The European Union on Tuesday agreed on wide-ranging economic sanctions, the so-called phase three measures, against Russia for its actions in destabilising Ukraine.
"The package of new restrictive measures agreed today by the European Union constitutes a powerful signal to the leaders of the Russian Federation: destabilising Ukraine, or any other Eastern European neighbouring State, will bring heavy costs to its economy," said the President of the European Council Herman Van Rompuy and the President of the European Commission Jose Manuel Barroso in a joint statement here tonight.
"Illegal annexation of territory and deliberate destabilisation of a neighbouring sovereign country cannot be accepted in 21st century Europe.
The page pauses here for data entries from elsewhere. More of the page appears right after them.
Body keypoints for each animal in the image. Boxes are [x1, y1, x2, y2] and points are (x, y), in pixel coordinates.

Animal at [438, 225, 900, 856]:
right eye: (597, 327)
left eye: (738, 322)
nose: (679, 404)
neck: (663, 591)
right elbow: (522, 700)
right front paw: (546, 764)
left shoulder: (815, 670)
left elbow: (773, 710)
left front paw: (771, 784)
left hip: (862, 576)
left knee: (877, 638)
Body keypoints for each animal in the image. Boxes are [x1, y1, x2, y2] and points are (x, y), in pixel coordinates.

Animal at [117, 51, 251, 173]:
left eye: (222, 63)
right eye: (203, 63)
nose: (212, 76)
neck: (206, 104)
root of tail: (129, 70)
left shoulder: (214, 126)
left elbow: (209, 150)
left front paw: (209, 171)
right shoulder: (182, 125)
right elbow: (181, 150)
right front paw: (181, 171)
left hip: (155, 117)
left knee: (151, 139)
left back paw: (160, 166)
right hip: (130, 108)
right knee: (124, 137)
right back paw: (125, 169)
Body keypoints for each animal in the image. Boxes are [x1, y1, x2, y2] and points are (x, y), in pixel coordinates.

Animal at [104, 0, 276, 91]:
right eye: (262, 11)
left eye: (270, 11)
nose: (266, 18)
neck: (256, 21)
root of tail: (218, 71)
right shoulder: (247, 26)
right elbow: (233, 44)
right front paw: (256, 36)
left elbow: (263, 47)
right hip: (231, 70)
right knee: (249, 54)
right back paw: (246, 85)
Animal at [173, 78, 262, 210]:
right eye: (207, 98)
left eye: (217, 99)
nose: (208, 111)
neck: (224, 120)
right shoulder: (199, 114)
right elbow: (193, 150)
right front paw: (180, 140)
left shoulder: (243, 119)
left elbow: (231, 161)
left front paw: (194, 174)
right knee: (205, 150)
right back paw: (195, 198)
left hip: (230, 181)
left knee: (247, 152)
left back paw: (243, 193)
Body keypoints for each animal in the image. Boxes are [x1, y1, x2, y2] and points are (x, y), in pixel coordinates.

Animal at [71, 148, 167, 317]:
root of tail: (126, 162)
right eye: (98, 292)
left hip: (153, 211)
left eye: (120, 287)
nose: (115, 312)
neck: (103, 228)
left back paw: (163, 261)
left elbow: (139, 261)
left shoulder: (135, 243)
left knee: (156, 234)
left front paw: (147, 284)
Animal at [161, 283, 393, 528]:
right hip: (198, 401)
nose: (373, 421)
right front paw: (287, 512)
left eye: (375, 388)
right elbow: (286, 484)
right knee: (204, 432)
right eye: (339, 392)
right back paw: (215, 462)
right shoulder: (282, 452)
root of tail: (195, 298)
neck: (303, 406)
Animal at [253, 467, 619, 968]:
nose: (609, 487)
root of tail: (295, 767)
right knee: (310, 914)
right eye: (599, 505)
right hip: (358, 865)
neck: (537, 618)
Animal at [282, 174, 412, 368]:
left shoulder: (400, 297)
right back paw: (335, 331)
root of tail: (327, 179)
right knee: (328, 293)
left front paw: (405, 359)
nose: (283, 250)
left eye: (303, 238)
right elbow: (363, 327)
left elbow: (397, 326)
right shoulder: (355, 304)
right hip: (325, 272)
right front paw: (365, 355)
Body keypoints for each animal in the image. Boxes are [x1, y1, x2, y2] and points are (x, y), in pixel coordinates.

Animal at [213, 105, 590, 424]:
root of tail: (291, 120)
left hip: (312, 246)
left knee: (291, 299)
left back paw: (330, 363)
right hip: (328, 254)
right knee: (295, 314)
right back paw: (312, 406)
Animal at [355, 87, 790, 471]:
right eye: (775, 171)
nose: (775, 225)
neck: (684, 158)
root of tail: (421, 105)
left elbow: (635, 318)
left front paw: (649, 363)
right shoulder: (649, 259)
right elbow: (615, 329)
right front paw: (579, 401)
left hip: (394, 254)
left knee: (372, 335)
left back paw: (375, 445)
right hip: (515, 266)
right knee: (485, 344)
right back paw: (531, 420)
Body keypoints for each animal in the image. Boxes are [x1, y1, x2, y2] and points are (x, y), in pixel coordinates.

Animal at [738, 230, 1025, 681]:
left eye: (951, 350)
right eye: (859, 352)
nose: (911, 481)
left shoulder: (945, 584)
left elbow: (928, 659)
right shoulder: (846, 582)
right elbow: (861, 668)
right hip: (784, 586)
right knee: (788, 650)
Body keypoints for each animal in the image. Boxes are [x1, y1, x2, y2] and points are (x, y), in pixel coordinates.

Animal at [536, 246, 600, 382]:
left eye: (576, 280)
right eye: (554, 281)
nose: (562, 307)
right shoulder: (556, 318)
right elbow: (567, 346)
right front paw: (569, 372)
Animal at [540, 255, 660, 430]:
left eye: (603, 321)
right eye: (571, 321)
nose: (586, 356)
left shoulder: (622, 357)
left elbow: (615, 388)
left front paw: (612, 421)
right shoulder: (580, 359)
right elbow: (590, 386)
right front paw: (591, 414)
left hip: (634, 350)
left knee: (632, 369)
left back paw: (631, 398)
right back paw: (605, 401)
Furthermore, when the violence created spirals out of control and leads to the killing of almost 300 innocent civilians in their flight from the Netherlands to Malaysia, the situation requires urgent and determined response," they said. The new sanctions package will limit access to EU capital markets for Russian State-owned financial institutions, impose an embargo on trade in arms, establish an export ban for dual use goods for military end users, and curtail Russian access to sensitive technologies particularly in the field of the oil sector, noted the statement.
"Russia will find itself increasingly isolated by its own actions," they added.
Meanwhile, a senior EU official explained the details of the sanctions to journalists here tonight.
The official, speaking on condition of anonymity, said the sanctions will be formally adopted on Thursday and enter into force on Friday. The EU sanctions will only apply to the EU territory and not to third countries.
Exports of certain energy-related equipment and technology to Russia will be subject to prior authorisation by competent authorities of EU member states. Export licences will be denied if products are destined for deep water oil exploration and production, arctic oil exploration or production and shale oil projects in Russia.
In order to restrict Russia's access to EU capital markets, EU nationals and companies man no more buy or sell new bonds, equity or similar financial instruments with a maturity exceeding 90 days , issued by state-owned Russian banks.
The new EU measures include a ban in new investments in the following sectors in Crimea and Sevastopol: transport, telecommunications and energy and in relations to the exploitation of oil, gas and minerals.
Goods origination in Crimea or Sevastopol may not be imported into the EU unless they have Ukrainian certificates.
Furthermore, EU ambassadors also agreed to add eight persons and three entities, including the so-called "cronies" of Russian President Vladimir Putin, to the list of those subject to an asset freeze and a visa ban.
This brings the number of Ukrainian and Russian persons and entities subject to EU sanctions to 95 persons and 23 entities.
The sanctions will apply for 12 months and will be reviewed periodically, noted the EU official.